One of our favorite dinners was when Mother made macaroni and cheese and cooked a pot of beans.  We would stir the macaroni and beans together on our plates.  With a hunk of cornbread and a glass of milk fresh from the cow, it was delicious.  (It took me a few years to adjust to cold refrigerated milk—I preferred it straight from the cow.)
There was one thing that I really detested—turnips!  I do not know why it was, but besides the weeds, the one thing that seemed to thrive during those drought years was turnips.  We ate turnips fixed every way known to mankind.  Mother even cooked the turnips tops like spinach so we would have some greens.  To this day, I am reluctant to face cooked turnips.

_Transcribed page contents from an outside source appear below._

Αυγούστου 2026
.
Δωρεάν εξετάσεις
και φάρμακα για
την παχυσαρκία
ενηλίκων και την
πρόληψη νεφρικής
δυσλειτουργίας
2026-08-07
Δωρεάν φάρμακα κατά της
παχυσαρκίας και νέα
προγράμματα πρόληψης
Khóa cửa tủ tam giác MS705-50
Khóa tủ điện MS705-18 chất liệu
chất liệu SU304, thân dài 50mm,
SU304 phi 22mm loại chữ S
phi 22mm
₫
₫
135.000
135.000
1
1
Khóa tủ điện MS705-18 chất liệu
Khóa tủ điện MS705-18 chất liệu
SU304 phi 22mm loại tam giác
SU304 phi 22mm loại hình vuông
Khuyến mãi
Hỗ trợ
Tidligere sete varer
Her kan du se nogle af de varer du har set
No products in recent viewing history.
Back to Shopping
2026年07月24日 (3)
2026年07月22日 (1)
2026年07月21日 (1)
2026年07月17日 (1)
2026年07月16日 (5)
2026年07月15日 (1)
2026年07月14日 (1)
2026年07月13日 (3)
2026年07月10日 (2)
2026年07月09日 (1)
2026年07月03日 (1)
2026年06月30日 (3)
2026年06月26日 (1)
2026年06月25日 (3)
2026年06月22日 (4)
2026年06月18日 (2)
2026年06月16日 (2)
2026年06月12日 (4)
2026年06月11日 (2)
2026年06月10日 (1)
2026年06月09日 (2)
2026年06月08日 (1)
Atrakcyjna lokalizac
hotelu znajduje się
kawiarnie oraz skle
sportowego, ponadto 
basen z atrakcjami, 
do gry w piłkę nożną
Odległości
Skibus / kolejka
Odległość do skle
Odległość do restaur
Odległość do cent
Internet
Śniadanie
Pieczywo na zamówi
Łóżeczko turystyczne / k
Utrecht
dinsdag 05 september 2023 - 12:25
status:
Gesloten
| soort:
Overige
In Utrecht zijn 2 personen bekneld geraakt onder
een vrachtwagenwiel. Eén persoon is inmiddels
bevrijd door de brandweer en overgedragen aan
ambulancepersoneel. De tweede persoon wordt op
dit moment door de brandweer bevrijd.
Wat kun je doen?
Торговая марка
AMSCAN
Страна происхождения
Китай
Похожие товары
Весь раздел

A momentous turning point in our lives occurred in the spring of 1936 a few weeks after Sandra Dean was born.  One afternoon a shiny black new car pulled up to the front of our little house.  It turned out to be our cousin, Ray Dean Lee, from Vancouver, Washington.
As I mentioned before in the first chapter, Uncle Austin had a pretty good job with the city water department in Vancouver and had some money in the bank.  He was tight as the bark on a tree, however, and would never pass up an opportunity to save a dollar.
Uncle Austin wanted a new car.  He had figured out that if he bought a train ticket to Detroit for Ray Dean, Ray could go back there, buy a new car at the factory, and drive in out to Vancouver for a hundred dollars less than Uncle Austin could buy one there.  Ray Dean was on his way back to Vancouver with a brand new 1936 four-door Plymouth sedan.
That new Plymouth was the finest thing in the way of an automobile I had ever seen.  After supper, while everyone else were taking around the table, I sneaked out front to look the car over.  I touched the shiny black paint reverently and finally worked up the courage to slide into the driver’s seat under the steering wheel.
The car had that new smell compounded of newly baked enamel, leather, and fresh grease.  I gripped the steering wheel and fantasized that I was ahead of Barney Oldfield coming down the stretch at Indianapolis.  They found me there later, sound asleep and still clutching the steering wheel.

Ray Dean’s unexpected visit changed our lives.  During that conversation after supper, Ray told Dad that there were jobs to be had in the Pacific Northwest in the lumber business.  We had been there, of course, ten years before so it was not unknown territory to Dad.  Before the evening was over a big decision was made—my father would go with Ray in the car back to Vancouver.  If he got a good job, the rest of us would come later.
We boys were ecstatic when we were informed of the decision at breakfast the next morning.  I reveled and thought gleefully, “Now I will get away from these hot, dry, dusty old hills.!”
My father gave us some sobering words of caution.  “Now don’t get your hopes too high, boys.  First I got to get out there and find a job—something that will pay enough that I can rent a house and send for all of you.  That may not come easy or quick.  We will just have to hope that I don’t have to come crawling home with my tail between my legs.”
He turned to Richard and me.  “Meantime, we got to keep this little farm going.  I am depending on you two boys—especially you Richard, because you are the oldest.  We only are milking four cows so that won’t be a problem.
“I planted twenty acres of corn down in that bottom land I rented and you will have to take care of that with the team.  You know what to do.  When you get it laid by, if everything has worked out and we are moving to Vancouver, we will hope that your mother can sell it in the field to help pay expenses and you won’t have to pick it.”
And so it was arranged on very short notice.  While we were in school the next day, Dad put his affairs in order and packed his meager belongings in a battered old cardboard suitcase.  The morning after that, right after breakfast, he got into the Plymouth with Ray Dean and they headed west.